Regulators have different approaches, resulting in a lack of consistency and hindering re/insurers efforts
A new report outlines best practices for modelling the physical risks of climate change, addressing the challenges facing regulators and the (re)insurance industry as they look to model the impacts of climate change.
Regulators have different approaches when it comes to guiding (re)insurers to deal with climate change, resulting in a lack of consistency and inadvertently hindering (re)insurers in their efforts to model climate change risks as accurately and completely as possible.
Lighthill has identified this conundrum and responded with a report that details best practice methodologies based on industry modelling and reporting standards.
It examines what a warmer world implies for (re)insurers, and offers best practice guidance for how catastrophe models can be used to estimate climate change impacts across different time horizons.
Modelling natural hazards over time
Lighthill chief executive Dickie Whitaker said: “The world of risk is evolving ever faster and, to ensure that appropriate risk modelling is used moving forwards, a collaborative and harmonious approach must be found to eliminate the cost of complying with the requirements of (re)insurers which, if not addressed now, will ultimately spiral and impact the effectiveness of regulated entities.

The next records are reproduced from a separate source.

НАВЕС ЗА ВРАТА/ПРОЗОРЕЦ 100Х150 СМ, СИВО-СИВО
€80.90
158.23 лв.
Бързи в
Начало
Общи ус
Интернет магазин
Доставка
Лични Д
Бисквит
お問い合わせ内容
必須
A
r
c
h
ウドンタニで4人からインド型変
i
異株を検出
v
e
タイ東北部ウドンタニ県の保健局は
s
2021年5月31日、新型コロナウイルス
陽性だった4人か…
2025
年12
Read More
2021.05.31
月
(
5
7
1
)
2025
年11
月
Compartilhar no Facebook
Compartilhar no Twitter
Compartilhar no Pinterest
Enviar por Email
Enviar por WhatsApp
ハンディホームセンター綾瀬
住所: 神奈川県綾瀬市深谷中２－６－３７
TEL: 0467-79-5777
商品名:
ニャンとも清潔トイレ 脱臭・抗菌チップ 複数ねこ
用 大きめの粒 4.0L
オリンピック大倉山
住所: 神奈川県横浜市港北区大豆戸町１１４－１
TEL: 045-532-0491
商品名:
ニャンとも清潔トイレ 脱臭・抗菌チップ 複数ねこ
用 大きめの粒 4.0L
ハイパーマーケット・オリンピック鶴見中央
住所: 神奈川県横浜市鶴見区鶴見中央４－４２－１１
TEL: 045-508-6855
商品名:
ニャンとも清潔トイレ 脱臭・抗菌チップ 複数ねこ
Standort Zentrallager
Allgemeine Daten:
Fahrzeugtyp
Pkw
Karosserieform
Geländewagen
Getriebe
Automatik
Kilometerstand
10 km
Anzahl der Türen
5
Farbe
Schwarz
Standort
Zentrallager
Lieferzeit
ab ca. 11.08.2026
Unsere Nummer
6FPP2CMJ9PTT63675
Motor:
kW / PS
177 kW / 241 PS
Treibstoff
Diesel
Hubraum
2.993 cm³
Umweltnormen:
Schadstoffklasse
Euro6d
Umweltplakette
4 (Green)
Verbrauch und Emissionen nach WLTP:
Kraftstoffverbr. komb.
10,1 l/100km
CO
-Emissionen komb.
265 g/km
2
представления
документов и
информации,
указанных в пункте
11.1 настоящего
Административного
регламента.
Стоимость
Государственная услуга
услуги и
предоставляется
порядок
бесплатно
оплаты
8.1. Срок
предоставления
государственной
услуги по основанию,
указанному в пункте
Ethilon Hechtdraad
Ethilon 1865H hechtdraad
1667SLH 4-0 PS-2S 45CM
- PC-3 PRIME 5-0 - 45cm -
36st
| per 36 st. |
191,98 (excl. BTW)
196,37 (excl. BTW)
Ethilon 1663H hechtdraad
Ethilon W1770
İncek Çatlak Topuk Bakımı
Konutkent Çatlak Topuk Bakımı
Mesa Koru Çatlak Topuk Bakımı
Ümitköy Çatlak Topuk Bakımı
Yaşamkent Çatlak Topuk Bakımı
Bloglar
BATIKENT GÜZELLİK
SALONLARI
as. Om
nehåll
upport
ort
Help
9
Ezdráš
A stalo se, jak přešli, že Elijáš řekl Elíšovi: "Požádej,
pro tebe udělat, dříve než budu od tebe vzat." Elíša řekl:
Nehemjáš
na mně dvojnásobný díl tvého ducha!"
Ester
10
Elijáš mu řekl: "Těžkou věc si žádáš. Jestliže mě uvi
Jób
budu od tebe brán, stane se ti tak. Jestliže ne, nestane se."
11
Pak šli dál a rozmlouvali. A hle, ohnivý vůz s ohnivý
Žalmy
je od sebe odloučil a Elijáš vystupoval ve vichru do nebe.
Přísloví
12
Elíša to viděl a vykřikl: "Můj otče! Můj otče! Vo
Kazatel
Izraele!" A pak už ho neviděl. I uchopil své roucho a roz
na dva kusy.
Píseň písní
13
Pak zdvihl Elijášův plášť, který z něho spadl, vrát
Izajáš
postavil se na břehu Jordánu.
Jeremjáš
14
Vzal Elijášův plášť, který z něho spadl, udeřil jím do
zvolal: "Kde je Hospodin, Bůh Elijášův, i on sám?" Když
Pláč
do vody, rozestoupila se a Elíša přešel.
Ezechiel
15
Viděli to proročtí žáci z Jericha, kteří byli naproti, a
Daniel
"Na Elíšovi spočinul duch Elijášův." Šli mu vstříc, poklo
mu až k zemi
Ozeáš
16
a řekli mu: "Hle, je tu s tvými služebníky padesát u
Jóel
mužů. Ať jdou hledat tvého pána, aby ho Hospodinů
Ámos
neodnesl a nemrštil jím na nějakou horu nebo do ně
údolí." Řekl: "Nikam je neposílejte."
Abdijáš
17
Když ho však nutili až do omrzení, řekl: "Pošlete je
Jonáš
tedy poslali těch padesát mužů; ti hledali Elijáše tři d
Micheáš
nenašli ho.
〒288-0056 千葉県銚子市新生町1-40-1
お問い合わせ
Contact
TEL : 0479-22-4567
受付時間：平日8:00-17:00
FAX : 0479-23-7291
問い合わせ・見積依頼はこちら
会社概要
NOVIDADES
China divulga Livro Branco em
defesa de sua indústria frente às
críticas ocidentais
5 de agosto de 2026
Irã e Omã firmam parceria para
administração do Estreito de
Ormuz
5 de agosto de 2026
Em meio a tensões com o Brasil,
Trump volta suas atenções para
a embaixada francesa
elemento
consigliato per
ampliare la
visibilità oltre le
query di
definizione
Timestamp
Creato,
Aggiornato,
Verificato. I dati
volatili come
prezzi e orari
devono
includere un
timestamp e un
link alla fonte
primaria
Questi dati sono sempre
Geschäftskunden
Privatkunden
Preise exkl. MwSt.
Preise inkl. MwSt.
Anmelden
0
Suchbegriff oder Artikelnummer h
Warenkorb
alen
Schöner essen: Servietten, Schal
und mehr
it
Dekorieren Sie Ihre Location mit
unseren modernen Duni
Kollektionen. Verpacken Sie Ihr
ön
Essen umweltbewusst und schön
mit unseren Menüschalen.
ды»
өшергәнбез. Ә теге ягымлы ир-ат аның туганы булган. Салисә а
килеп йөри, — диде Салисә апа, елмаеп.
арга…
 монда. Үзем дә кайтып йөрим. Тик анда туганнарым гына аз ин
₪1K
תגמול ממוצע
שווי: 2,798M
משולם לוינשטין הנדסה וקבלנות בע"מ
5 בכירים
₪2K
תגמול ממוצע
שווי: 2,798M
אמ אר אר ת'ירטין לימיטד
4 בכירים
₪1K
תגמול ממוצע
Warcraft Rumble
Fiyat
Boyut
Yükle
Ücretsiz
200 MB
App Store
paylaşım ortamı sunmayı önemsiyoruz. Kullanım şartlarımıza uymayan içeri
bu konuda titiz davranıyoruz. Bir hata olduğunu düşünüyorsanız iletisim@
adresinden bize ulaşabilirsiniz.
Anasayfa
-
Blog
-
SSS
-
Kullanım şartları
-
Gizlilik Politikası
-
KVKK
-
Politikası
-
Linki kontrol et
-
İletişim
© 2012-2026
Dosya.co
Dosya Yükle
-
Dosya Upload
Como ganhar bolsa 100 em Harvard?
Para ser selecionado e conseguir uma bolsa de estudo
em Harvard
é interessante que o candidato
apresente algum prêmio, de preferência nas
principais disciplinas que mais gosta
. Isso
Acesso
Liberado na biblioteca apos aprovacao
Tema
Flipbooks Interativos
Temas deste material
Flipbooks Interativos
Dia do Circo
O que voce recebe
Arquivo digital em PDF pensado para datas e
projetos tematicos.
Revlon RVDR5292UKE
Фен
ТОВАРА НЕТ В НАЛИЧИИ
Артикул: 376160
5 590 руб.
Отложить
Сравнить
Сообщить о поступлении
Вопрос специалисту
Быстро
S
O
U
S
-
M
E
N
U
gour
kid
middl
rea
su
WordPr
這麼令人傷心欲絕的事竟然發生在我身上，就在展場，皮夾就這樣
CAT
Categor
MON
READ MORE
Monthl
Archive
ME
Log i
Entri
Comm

“We need more models to be able to reflect changes to the climate already taking effect and we need greater appreciation for which approaches suit which types of questions.
“With a focus on the learnings from the latest IPCC Assessment Reports, plus Best Practices in Modelling Climate Change, we hope that industry stakeholders will find this open and collaborative paper invaluable in helping them better understand and update their models to factor in the risks of climate change, and how best to model weather hazards over time.”
Jeremy Hindle, lead report author and director & consultant – Risk, ESG, Climate, Data Standards & Modelling, said: “The impacts of climate change, especially for perils such as severe convective storm, flood and wildfire, already presents challenges to ensure that models reflect current climate conditions.
“Predicting how future climate will influence changes in frequency and severity against different pathways, time horizons and temperature changes has created a lack of consensus as to how best to derive decision useful outputs that could provide all stakeholders with what they need.
”As the insurance sector plays such a key role in helping bring financial relief to victims of such disasters, fully understanding and modelling the future impacts of climate change requires a holistic view of all approaches to climate change risk modelling.”